中国、インドは、お茶の一大産地であり、人口も多いことから、お茶の消費量は3位以下を大きく離して格段に多いのも自然なことでしょう。日本も、イギリスを若干上回る消費量で、第5位と健闘しています。そして、少し意外に思われる方もいると思いますが、トルコ、エジプト、イランなど、中東(西アジア、アフリカの一部)の国々もお茶の消費量が多く、上位にランクインしています。
これらの中には、そのほとんどを輸入に頼っている国も少なくありません。例えば、CIS諸国、イギリス、アメリカ、エジプトなどです。また、イランや日本は自国内でたくさんのお茶を栽培していますが、輸入もして消費量を補っています。
○国民一人当たりの茶の消費量
続いて、お茶の一人当たりの消費量をみてみましょう。
一人あたりのお茶の消費量が最も多い国は、クウェートです。ペルシャ湾に面する石油産出国・クウェートでは、一人当たり2.46kgのお茶を飲んでいる計算です。2位はアイルランドの2.23kg、3位に紅茶王国のイギリスで2.07kgとなっています。4位から8位は、カタール、トルコ、アフガニスタン、モロッコ、リビアと中東の国々が続き、9位に台湾の1.54kg、10位にシリアが入ります。
国別の消費量ランキングのトップ3は、一人当たり消費量の順位はあまり高くありません。CIS諸国は0.94kgで21位、インドが0.69kgで23位、中国は0.66kgで24位。これらの国々は、一人あたりの消費量が極端に多いのではなく、人口が多いために、国全体の消費量が多いようです。
日本は、一人あたりの消費量は1.05kgで17位です。東アジアの中では台湾、香港に次いで3番目ですが、日本より上位に、いくつもの中東の国々がランクインしています。一人あたりの消費量で比べると、1位のクウェート、2位のアイルランド、3位のイギリスは、日本人のおよそ2倍のお茶を飲んでいると言えますね。
アジア、ヨーロッパ、アメリカ、アフリカと、お茶は世界中で飲まれているのね。特に中東の人たちはたくさん飲んでいて、世界一のお茶好きかもしれないわ!
●お茶の楽しみ方は千差万別
~お茶も「郷に入っては郷に従え」!?
日本でお茶と言えば緑茶をイメージする方が多いのですが、世界全体では、紅茶が主流。

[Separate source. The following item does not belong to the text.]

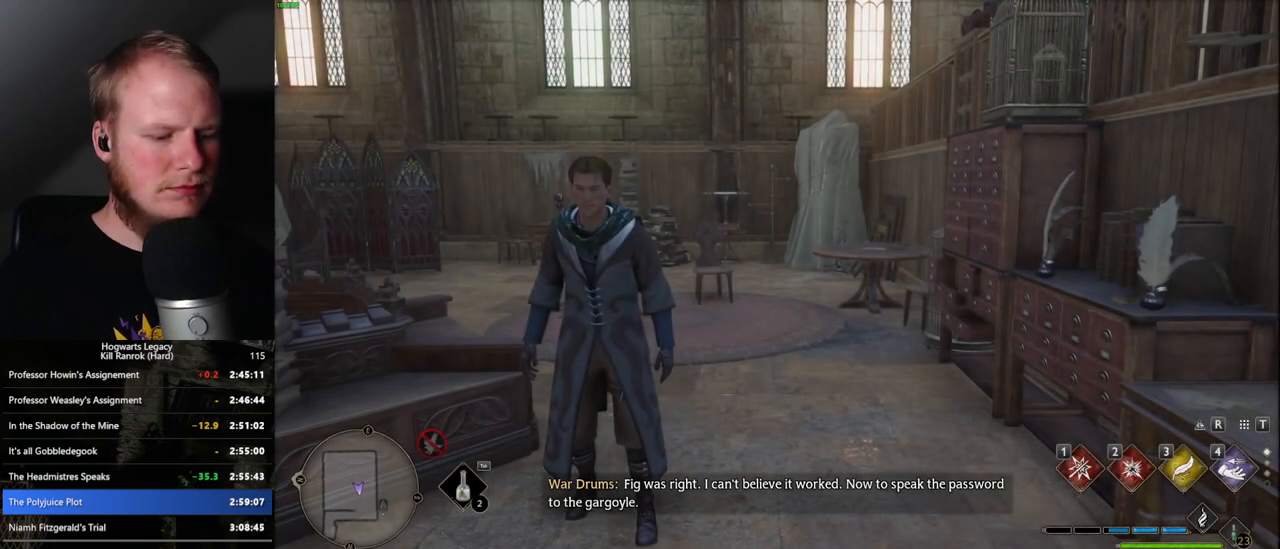
{"keys": [], "mouse": [], "events": []}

生産量の約8割が紅茶で、紅茶を飲む人もそれだけ多いと言えます。そんな紅茶も、飲み方については、世界各地でそれぞれの発展をしてきました。各地で独自に発達した茶器は、工芸品としても見ものです。
世界の紅茶の飲み方を見回すと、砂糖、あるいは、砂糖とミルクを加える飲み方が広く愛されています。ハーブやスパイスを入れるのが当たり前、という地域もあり、ストレートティーはあまり多くありません。

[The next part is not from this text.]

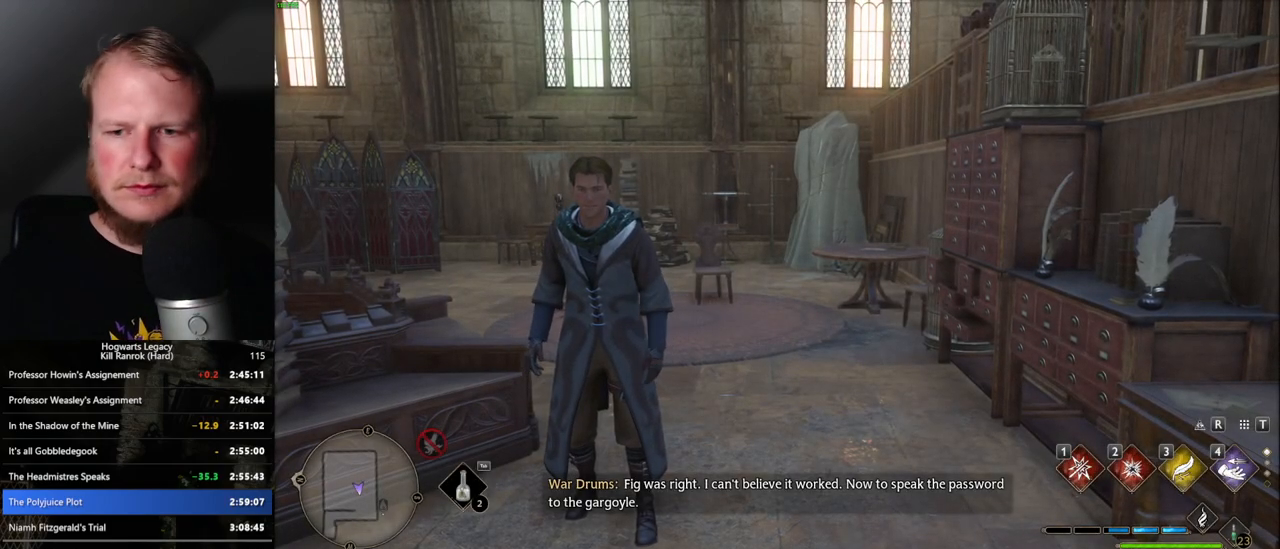
{"keys": [], "mouse": [], "events": []}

紅茶の一大産地、インドなどの南アジアでは、紅茶を鍋で煮出し、砂糖とミルクをたっぷり加えたミルクティーが好まれています。料理にも使うスパイスを、体調に合わせて調合し、ミルクティーに加え、健康ドリンクのように飲むこともあります。
東南アジアでは、コンデンスミルクを加える地域もあります。紅茶も緑茶も生産される地域なのでお茶の種類が豊かなのと、多民族国家ということもあり、それぞれに由来の文化のお茶が飲まれています。中東のように、暑く、乾燥した地域では、砂糖を入れた熱いお茶を、日に何度も飲んでいます。
イギリスではティーパーティーが発展し、紅茶が社交の場の大切なアイテムにも位置づけられました。紅茶でもてなすとき、いただくときのマナーは、イギリス人が高い関心を寄せるテーマの一つです。
紅茶に対しては少数派になるウーロン茶は中国や東南アジアなどで、緑茶は日本、中国、東南アジアを中心に飲まれています。ウーロン茶と緑茶は、砂糖などを加えずに、ストレートで飲むのが一般的です。
日本には、冷抹茶、冷茶など、特に暑い時期に冷やしたお茶を飲む風習がありますね。しかし世界を見回すと、お茶は熱いもの、温かいのが常識という地域がほとんどです。冷たいお茶は珍しいのです。
もう一つ、日本から世界へ発信している、現代のお茶文化があります。コンビニエンスストアの普及と、日本の飲料メーカーの努力で、ペットボトル入りのお茶が海外にも普及してきています。味わいは販売地域に合わせたものになっており、中国や東南アジアでは、加糖の緑茶飲料もよく見かけます。